The natural next step is to feed it through the existing customization
pipeline:
```bash
banger image build --from-image debian-bookworm --name debian-dev --docker
```
`image build` spins up a transient VM using the base image, runs
`scripts/customize.sh` over it, and saves the result as a new managed
image. This is already how the opinionated `void` / `alpine` images
are produced today.
The bootability gap means this composition only works once Phase B
lands an ownership-fixup pass. Until then, `image pull` gives you a
recorded primitive; the boot story requires the legacy manual rootfs
scripts.
## Tech debt
- **File-ownership preservation**. The ext4 is populated from a tree
extracted as the current user — `mkfs.ext4 -d` then copies those
on-disk uids/gids verbatim.
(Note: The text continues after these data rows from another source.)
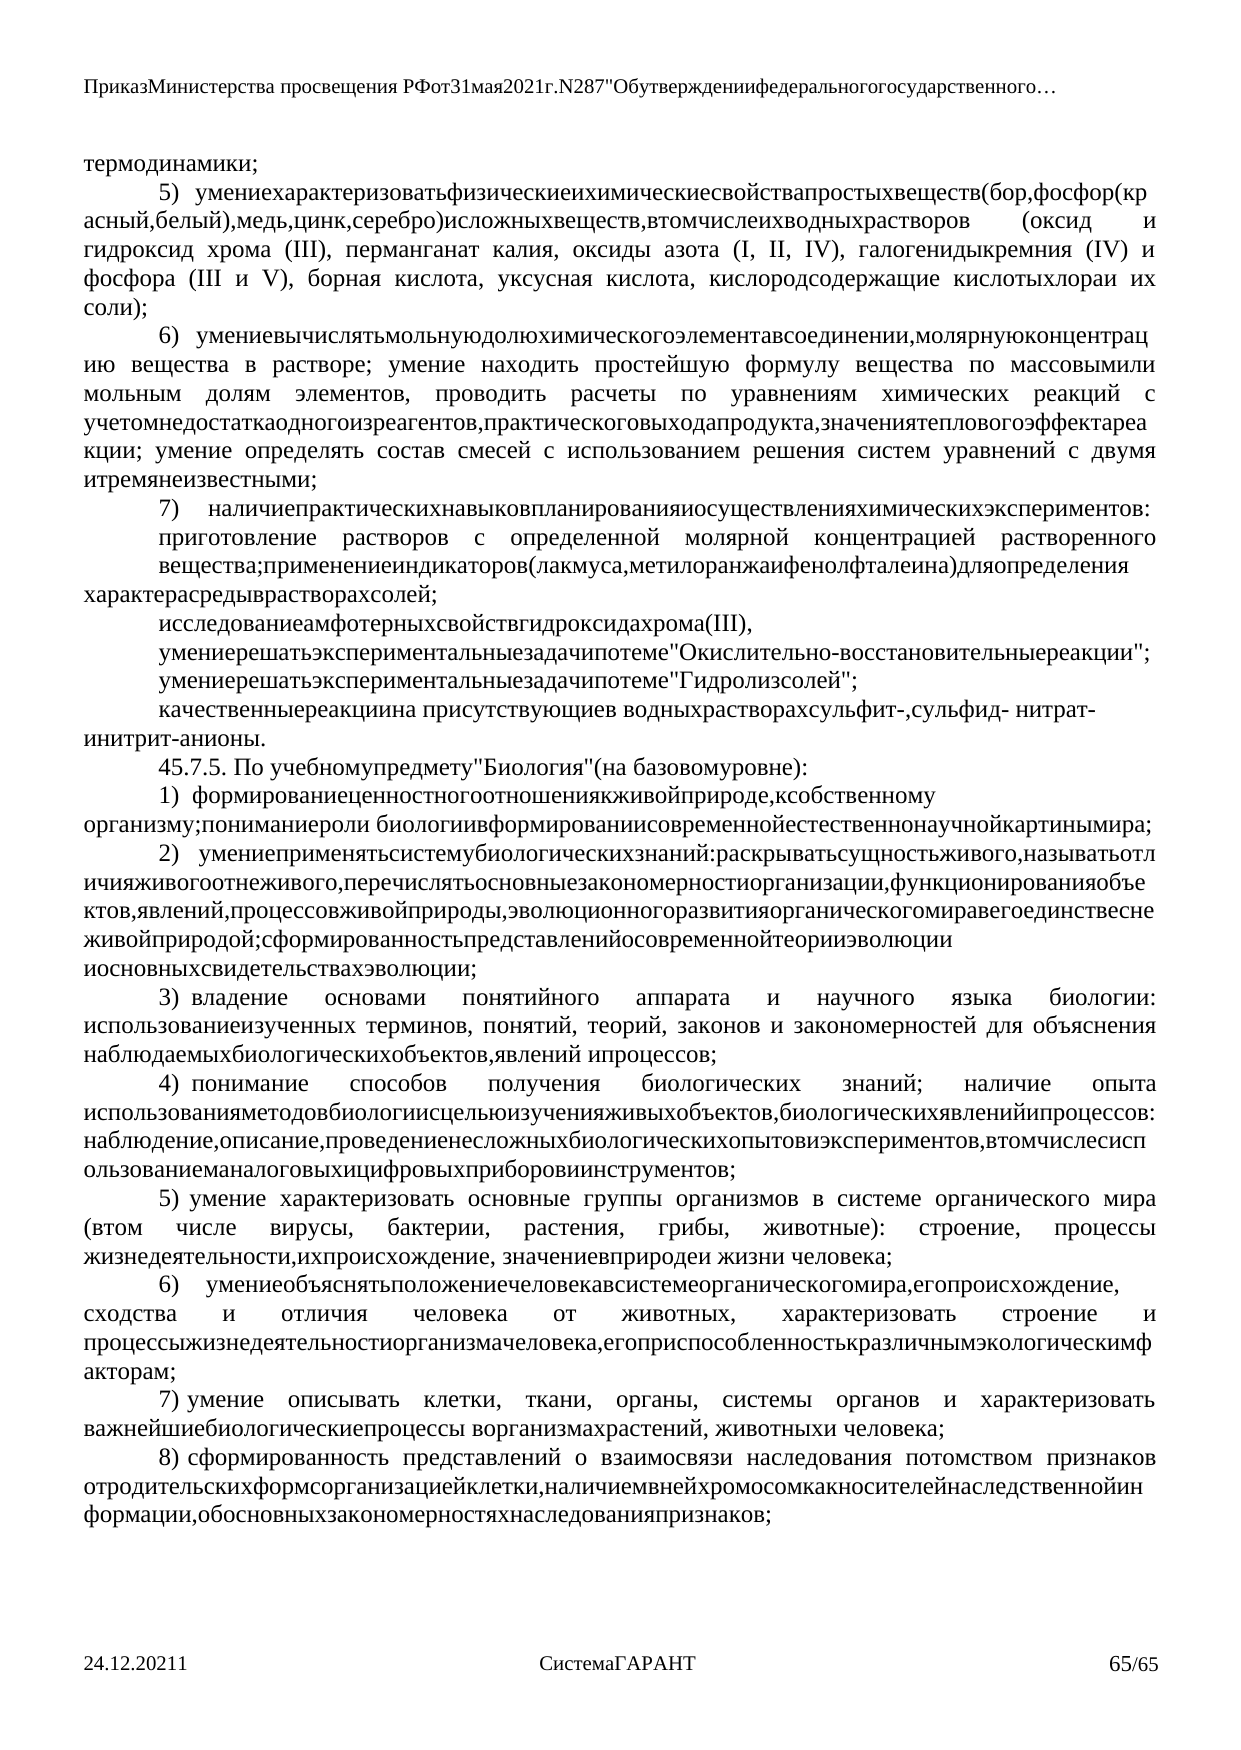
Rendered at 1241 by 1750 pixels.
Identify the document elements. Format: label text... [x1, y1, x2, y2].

text качественныереакциина присутствующиев водныхрастворахсульфит-,сульфид- нитрат-инитрит-анионы. [83, 694, 1158, 752]
list По учебномупредмету"Биология"(на базовомуровне): [158, 752, 1201, 781]
text исследованиеамфотерныхсвойствгидроксидахрома(III), [158, 608, 1201, 637]
list умениехарактеризоватьфизическиеихимическиесвойствапростыхвеществ(бор,фосфор(красный,белый),медь,цинк,серебро)исложныхвеществ,втомчислеихводныхрастворов (оксид и гидроксид хрома (III), перманганат калия, оксиды азота (I, II, IV), галогенидыкремния (IV) и фосфора (III и V), борная кислота, уксусная кислота, кислородсодержащие кислотыхлораи их соли); [83, 177, 1157, 321]
list понимание способов получения биологических знаний; наличие опыта использованияметодовбиологиисцельюизученияживыхобъектов,биологическихявленийипроцессов:наблюдение,описание,проведениенесложныхбиологическихопытовиэкспериментов,втомчислесиспользованиеманалоговыхицифровыхприборовиинструментов; [83, 1068, 1158, 1183]
text термодинамики; [83, 148, 1201, 177]
text умениерешатьэкспериментальныезадачипотеме"Гидролизсолей"; [158, 666, 1201, 694]
list умение характеризовать основные группы организмов в системе органического мира (втом числе вирусы, бактерии, растения, грибы, животные): строение, процессы жизнедеятельности,ихпроисхождение, значениевприродеи жизни человека; [83, 1183, 1157, 1269]
list владение основами понятийного аппарата и научного языка биологии: использованиеизученных терминов, понятий, теорий, законов и закономерностей для объяснения наблюдаемыхбиологическихобъектов,явлений ипроцессов; [83, 982, 1157, 1068]
list наличиепрактическихнавыковпланированияиосуществленияхимическихэкспериментов: [83, 493, 1156, 522]
list умение описывать клетки, ткани, органы, системы органов и характеризовать важнейшиебиологическиепроцессы ворганизмахрастений, животныхи человека; [83, 1384, 1156, 1442]
text приготовление растворов с определенной молярной концентрацией растворенного вещества;применениеиндикаторов(лакмуса,метилоранжаифенолфталеина)дляопределения [158, 522, 1157, 579]
list умениеобъяснятьположениечеловекавсистемеорганическогомира,егопроисхождение, сходства и отличия человека от животных, характеризовать строение и процессыжизнедеятельностиорганизмачеловека,егоприспособленностькразличнымэкологическимфакторам; [83, 1269, 1157, 1384]
list формированиеценностногоотношениякживойприроде,ксобственному организму;пониманиероли биологиивформированиисовременнойестественнонаучнойкартинымира; [83, 781, 1156, 838]
list умениевычислятьмольнуюдолюхимическогоэлементавсоединении,молярнуюконцентрацию вещества в растворе; умение находить простейшую формулу вещества по массовымили мольным долям элементов, проводить расчеты по уравнениям химических реакций с учетомнедостаткаодногоизреагентов,практическоговыходапродукта,значениятепловогоэффектареакции; умение определять состав смесей с использованием решения систем уравнений с двумя итремянеизвестными; [83, 321, 1157, 493]
text умениерешатьэкспериментальныезадачипотеме"Окислительно-восстановительныереакции"; [83, 637, 1159, 666]
list сформированность представлений о взаимосвязи наследования потомством признаков отродительскихформсорганизациейклетки,наличиемвнейхромосомкакносителейнаследственнойинформации,обосновныхзакономерностяхнаследованияпризнаков; [83, 1442, 1157, 1528]
text характерасредыврастворахсолей; [83, 579, 1201, 608]
list умениеприменятьсистемубиологическихзнаний:раскрыватьсущностьживого,называтьотличияживогоотнеживого,перечислятьосновныезакономерностиорганизации,функционированияобъектов,явлений,процессовживойприроды,эволюционногоразвитияорганическогомиравегоединствеснеживойприродой;сформированностьпредставленийосовременнойтеорииэволюции иосновныхсвидетельствахэволюции; [83, 838, 1157, 982]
Setuid bits survive but with the wrong
owner, so privilege escalation is broken inside the VM. Planned
fixes:
- **debugfs ownership-fixup pass**: after `mkfs.ext4 -d`, replay
tar headers through `debugfs -w` with `set_inode_field` to
rewrite per-file uid/gid/mode. No new runtime deps (debugfs
ships with e2fsprogs). Moderate implementation; keeps us on
`mkfs.ext4 -d`.
- **`tar2ext4`**: Microsoft's hcsshim ships a Go package that
streams tar entries directly into an ext4 image, preserving
ownership. Heavier dependency graph but purpose-built.
Either approach lives in Phase B.
- **Auth**. When we add private-registry support, the natural path is
`authn.DefaultKeychain` from `go-containerregistry`, which already
honours `~/.docker/config.json` and the standard credential
helpers. No banger-specific config needed.
- **Cache eviction**. Layer blobs under `OCICacheDir` accumulate
forever. A `banger image cache prune` command is a cheap follow-up
when disk usage becomes a complaint.
- **Ownership fixup via user namespaces**. An alternative to
debugfs / tar2ext4 is running the entire extraction inside a user
namespace (`unshare -Ufr`), which lets us set uid=0 on files from
a non-privileged process. Cleaner in theory but requires
user-namespace support on the host and doesn't help when the
resulting tree is then passed to `mkfs.ext4 -d` (which copies
on-disk uids).
## Trust model
`image pull` delegates trust to the OCI registry the user selected.
`go-containerregistry` verifies layer digests against the manifest
during download, so a tampered mirror can't ship modified layers
without breaking the sha256 chain. Beyond that, banger does not
verify OCI image signatures (cosign/sigstore) — users who care should
verify their references out-of-band.